Data items

====

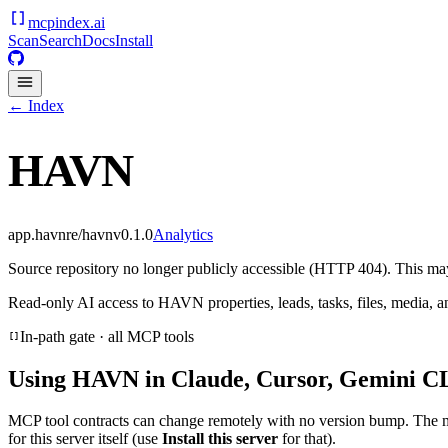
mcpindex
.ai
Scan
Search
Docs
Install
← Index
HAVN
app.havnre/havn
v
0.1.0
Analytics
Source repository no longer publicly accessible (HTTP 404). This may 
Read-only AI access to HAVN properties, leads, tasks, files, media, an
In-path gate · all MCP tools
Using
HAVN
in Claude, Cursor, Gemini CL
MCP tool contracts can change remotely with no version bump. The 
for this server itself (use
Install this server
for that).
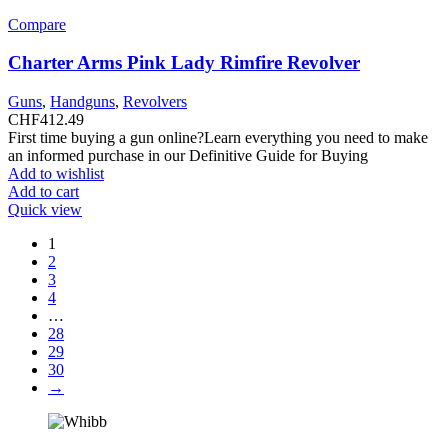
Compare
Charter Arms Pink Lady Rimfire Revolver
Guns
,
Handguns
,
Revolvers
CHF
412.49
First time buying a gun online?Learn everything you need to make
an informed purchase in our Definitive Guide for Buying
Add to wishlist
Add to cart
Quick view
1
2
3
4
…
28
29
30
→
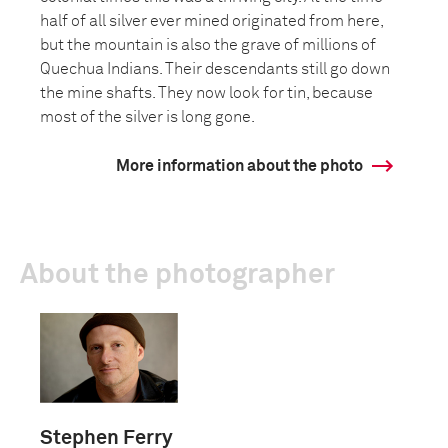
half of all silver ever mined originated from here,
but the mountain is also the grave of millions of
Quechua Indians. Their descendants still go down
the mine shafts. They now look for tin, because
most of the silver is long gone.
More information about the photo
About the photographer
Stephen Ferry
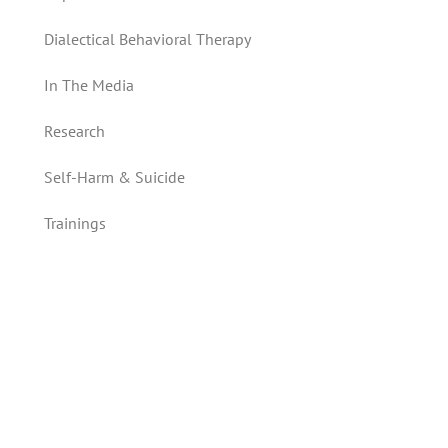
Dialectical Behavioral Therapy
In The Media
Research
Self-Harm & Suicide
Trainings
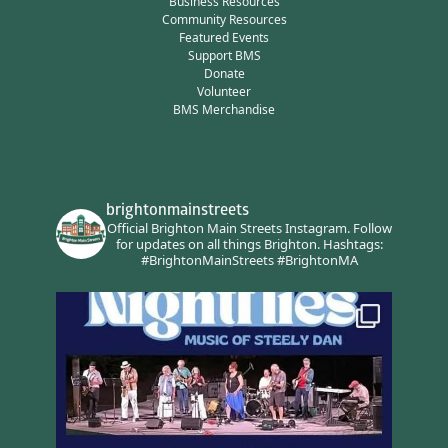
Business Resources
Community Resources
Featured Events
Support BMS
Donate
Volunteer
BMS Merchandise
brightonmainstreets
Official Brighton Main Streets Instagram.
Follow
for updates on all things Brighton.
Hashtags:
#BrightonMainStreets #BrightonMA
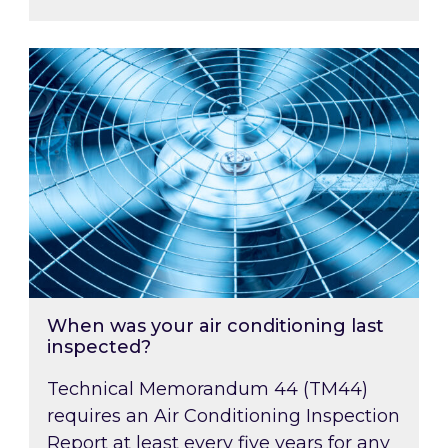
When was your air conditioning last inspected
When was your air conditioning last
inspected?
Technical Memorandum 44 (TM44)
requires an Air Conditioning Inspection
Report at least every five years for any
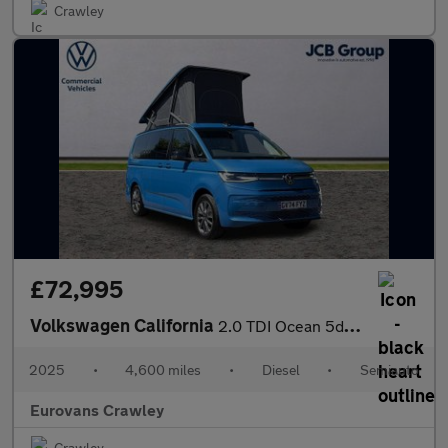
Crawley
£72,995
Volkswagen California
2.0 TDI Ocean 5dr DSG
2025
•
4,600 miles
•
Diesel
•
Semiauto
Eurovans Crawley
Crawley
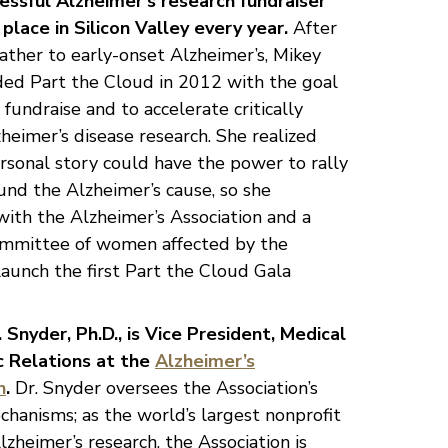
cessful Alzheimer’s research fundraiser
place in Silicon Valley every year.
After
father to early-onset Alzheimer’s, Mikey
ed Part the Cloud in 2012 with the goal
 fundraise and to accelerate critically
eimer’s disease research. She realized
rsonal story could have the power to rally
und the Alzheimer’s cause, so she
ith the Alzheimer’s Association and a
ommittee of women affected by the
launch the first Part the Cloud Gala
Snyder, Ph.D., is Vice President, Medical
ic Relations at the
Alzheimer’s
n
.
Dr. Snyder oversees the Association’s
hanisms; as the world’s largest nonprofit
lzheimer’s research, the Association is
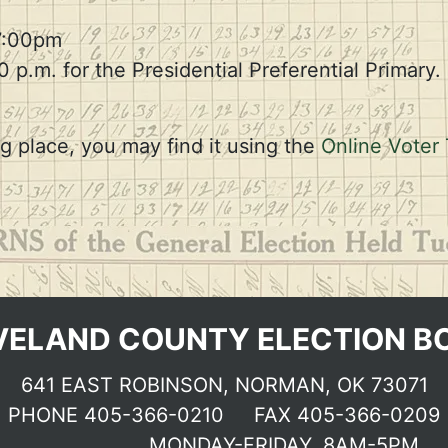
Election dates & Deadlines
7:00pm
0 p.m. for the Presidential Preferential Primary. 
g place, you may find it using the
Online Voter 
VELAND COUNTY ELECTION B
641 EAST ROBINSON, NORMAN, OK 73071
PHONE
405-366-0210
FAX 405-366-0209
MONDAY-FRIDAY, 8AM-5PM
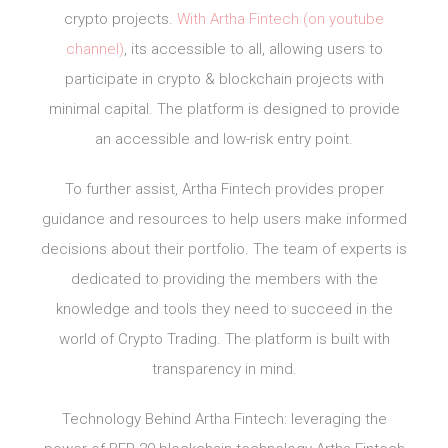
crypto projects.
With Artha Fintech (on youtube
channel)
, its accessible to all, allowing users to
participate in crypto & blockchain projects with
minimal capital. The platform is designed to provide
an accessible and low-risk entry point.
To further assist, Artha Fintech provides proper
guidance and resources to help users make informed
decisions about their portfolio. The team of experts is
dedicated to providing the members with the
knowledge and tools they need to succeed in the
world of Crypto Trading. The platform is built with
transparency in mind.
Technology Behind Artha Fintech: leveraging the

====

» **EXERCISE AIM**: Give the text lines from all of the entries above as a JSON list of strings, with one string per line and blank lines omitted. Leave the pictures out of the answer.

» **OUTPUT BELOW**:
[
  "mcpindex",
  ".ai",
  "Scan",
  "Search",
  "Docs",
  "Install",
  "← Index",
  "HAVN",
  "app.havnre/havn",
  "v",
  "0.1.0",
  "Analytics",
  "Source repository no longer publicly accessible (HTTP 404). This may ",
  "Read-only AI access to HAVN properties, leads, tasks, files, media, an",
  "In-path gate · all MCP tools",
  "Using",
  "HAVN",
  "in Claude, Cursor, Gemini CL",
  "MCP tool contracts can change remotely with no version bump. The ",
  "for this server itself (use",
  "Install this server",
  "for that).",
  "Compare",
  "Charter Arms Pink Lady Rimfire Revolver",
  "Guns",
  ",",
  "Handguns",
  ",",
  "Revolvers",
  "CHF",
  "412.49",
  "First time buying a gun online?Learn everything you need to make",
  "an informed purchase in our Definitive Guide for Buying",
  "Add to wishlist",
  "Add to cart",
  "Quick view",
  "1",
  "2",
  "3",
  "4",
  "…",
  "28",
  "29",
  "30",
  "→",
  "half of all silver ever mined originated from here,",
  "but the mountain is also the grave of millions of",
  "Quechua Indians. Their descendants still go down",
  "the mine shafts. They now look for tin, because",
  "most of the silver is long gone.",
  "More information about the photo",
  "About the photographer",
  "Stephen Ferry",
  "Dialectical Behavioral Therapy",
  "In The Media",
  "Research",
  "Self-Harm & Suicide",
  "Trainings",
  "Business Resources",
  "Community Resources",
  "Featured Events",
  "Support BMS",
  "Donate",
  "Volunteer",
  "BMS Merchandise",
  "brightonmainstreets",
  "Official Brighton Main Streets Instagram.",
  "Follow",
  "for updates on all things Brighton.",
  "Hashtags:",
  "#BrightonMainStreets #BrightonMA",
  "When was your air conditioning last inspected",
  "When was your air conditioning last",
  "inspected?",
  "Technical Memorandum 44 (TM44)",
  "requires an Air Conditioning Inspection",
  "Report at least every five years for any",
  "Crawley",
  "£72,995",
  "Volkswagen California",
  "2.0 TDI Ocean 5dr DSG",
  "2025",
  "•",
  "4,600 miles",
  "•",
  "Diesel",
  "•",
  "Semiauto",
  "Eurovans Crawley",
  "Crawley",
  "cessful Alzheimer’s research fundraiser",
  "place in Silicon Valley every year.",
  "After",
  "father to early-onset Alzheimer’s, Mikey",
  "ed Part the Cloud in 2012 with the goal",
  " fundraise and to accelerate critically",
  "eimer’s disease research. She realized",
  "rsonal story could have the power to rally",
  "und the Alzheimer’s cause, so she",
  "ith the Alzheimer’s Association and a",
  "ommittee of women affected by the",
  "launch the first Part the Cloud Gala",
  "Snyder, Ph.D., is Vice President, Medical",
  "ic Relations at the",
  "Alzheimer’s",
  "n",
  ".",
  "Dr. Snyder oversees the Association’s",
  "hanisms; as the world’s largest nonprofit",
  "lzheimer’s research, the Association is",
  "Election dates & Deadlines",
  "7:00pm",
  "0 p.m. for the Presidential Preferential Primary. ",
  "g place, you may find it using the",
  "Online Voter ",
  "VELAND COUNTY ELECTION B",
  "641 EAST ROBINSON, NORMAN, OK 73071",
  "PHONE",
  "405-366-0210",
  "FAX 405-366-0209",
  "MONDAY-FRIDAY, 8AM-5PM",
  "crypto projects.",
  "With Artha Fintech (on youtube",
  "channel)",
  ", its accessible to all, allowing users to",
  "participate in crypto & blockchain projects with",
  "minimal capital. The platform is designed to provide",
  "an accessible and low-risk entry point.",
  "To further assist, Artha Fintech provides proper",
  "guidance and resources to help users make informed",
  "decisions about their portfolio. The team of experts is",
  "dedicated to providing the members with the",
  "knowledge and tools they need to succeed in the",
  "world of Crypto Trading. The platform is built with",
  "transparency in mind.",
  "Technology Behind Artha Fintech: leveraging the"
]